*EXCERPT TO READ:*
------

Dive charter for Haida Gwaii herring stock assessment cancelled due to COVID-19

DFO says dives replaced with surface surveys as a contingency for the 2020 assessment

  • Apr. 20, 2020 12:00 a.m.
Fisheries and Oceans Canada confirmed on April 14, 2020 that the dive charter for the annual Haida Gwaii herring stock assessment had been cancelled due to COVID-19, replaced with surface surveys instead. (Wikimedia Commons photo)

Fisheries and Oceans Canada confirmed on April 14, 2020 that the dive charter for the annual Haida Gwaii herring stock assessment had been cancelled due to COVID-19, replaced with surface surveys instead. (Wikimedia Commons photo)

The dive charter for the annual Haida Gwaii herring stock assessment has been cancelled due to COVID-19.

In an email, Fisheries and Oceans Canada communications adviser Michelle Rainer told the Observer the dive survey had been replaced with a surface survey for 2020.

------

*TO DO:* In the article about the cancelled herring dive charter, copy the stretch from "Dive charter for Haida" through "due to COVID-19." and replace "COVID-19" with "the pandemic".

*RECORDS PROVIDED:*
------

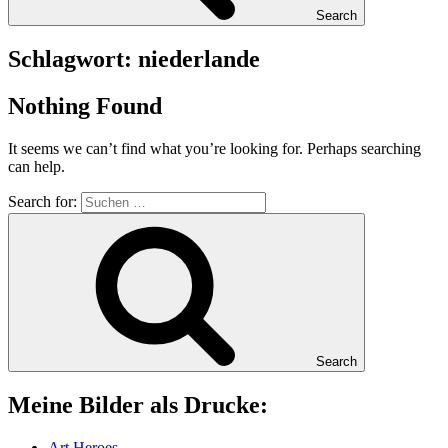
Search
Schlagwort:
niederlande
Nothing Found
It seems we can’t find what you’re looking for. Perhaps searching
can help.
Search for:
Search
Mei­ne Bil­der als Drucke:
Art Heroes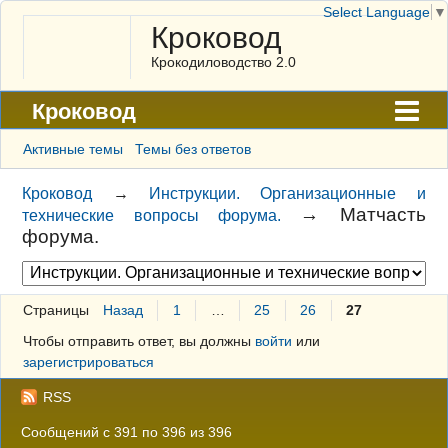
Select Language
▼
Кроковод
Крокодиловодство 2.0
Кроковод
Форум
Активные темы
Темы без ответов
Архив
Кроковод
→
Инструкции. Организационные и
→
Матчасть
технические вопросы форума.
ГАЛЕРЕЯ
форума.
Правила
Поиск
Страницы
Назад
1
…
25
26
27
Регистрация
Чтобы отправить ответ, вы должны
войти
или
зарегистрироваться
Вход
RSS
Сообщений с 391 по 396 из 396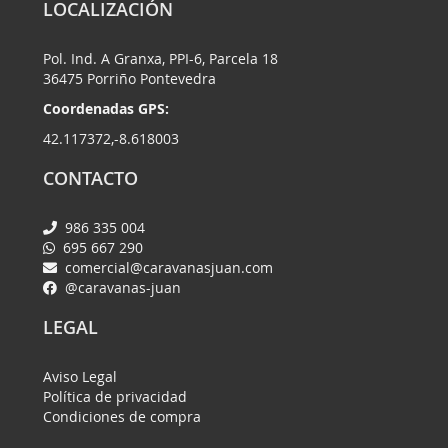
LOCALIZACIÓN
Pol. Ind. A Granxa, PPI-6, Parcela 18
36475 Porriño Pontevedra
Coordenadas GPS:
42.117372,-8.618003
CONTACTO
986 335 004
695 667 290
comercial@caravanasjuan.com
@caravanas-juan
LEGAL
Aviso Legal
Política de privacidad
Condiciones de compra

------

*RESULT OF THE TASK:*
Dive charter for Haida Gwaii herring stock assessment cancelled due to the pandemic

DFO says dives replaced with surface surveys as a contingency for the 2020 assessment

  • Apr. 20, 2020 12:00 a.m.
Fisheries and Oceans Canada confirmed on April 14, 2020 that the dive charter for the annual Haida Gwaii herring stock assessment had been cancelled due to the pandemic, replaced with surface surveys instead. (Wikimedia Commons photo)

Fisheries and Oceans Canada confirmed on April 14, 2020 that the dive charter for the annual Haida Gwaii herring stock assessment had been cancelled due to the pandemic, replaced with surface surveys instead. (Wikimedia Commons photo)

The dive charter for the annual Haida Gwaii herring stock assessment has been cancelled due to the pandemic.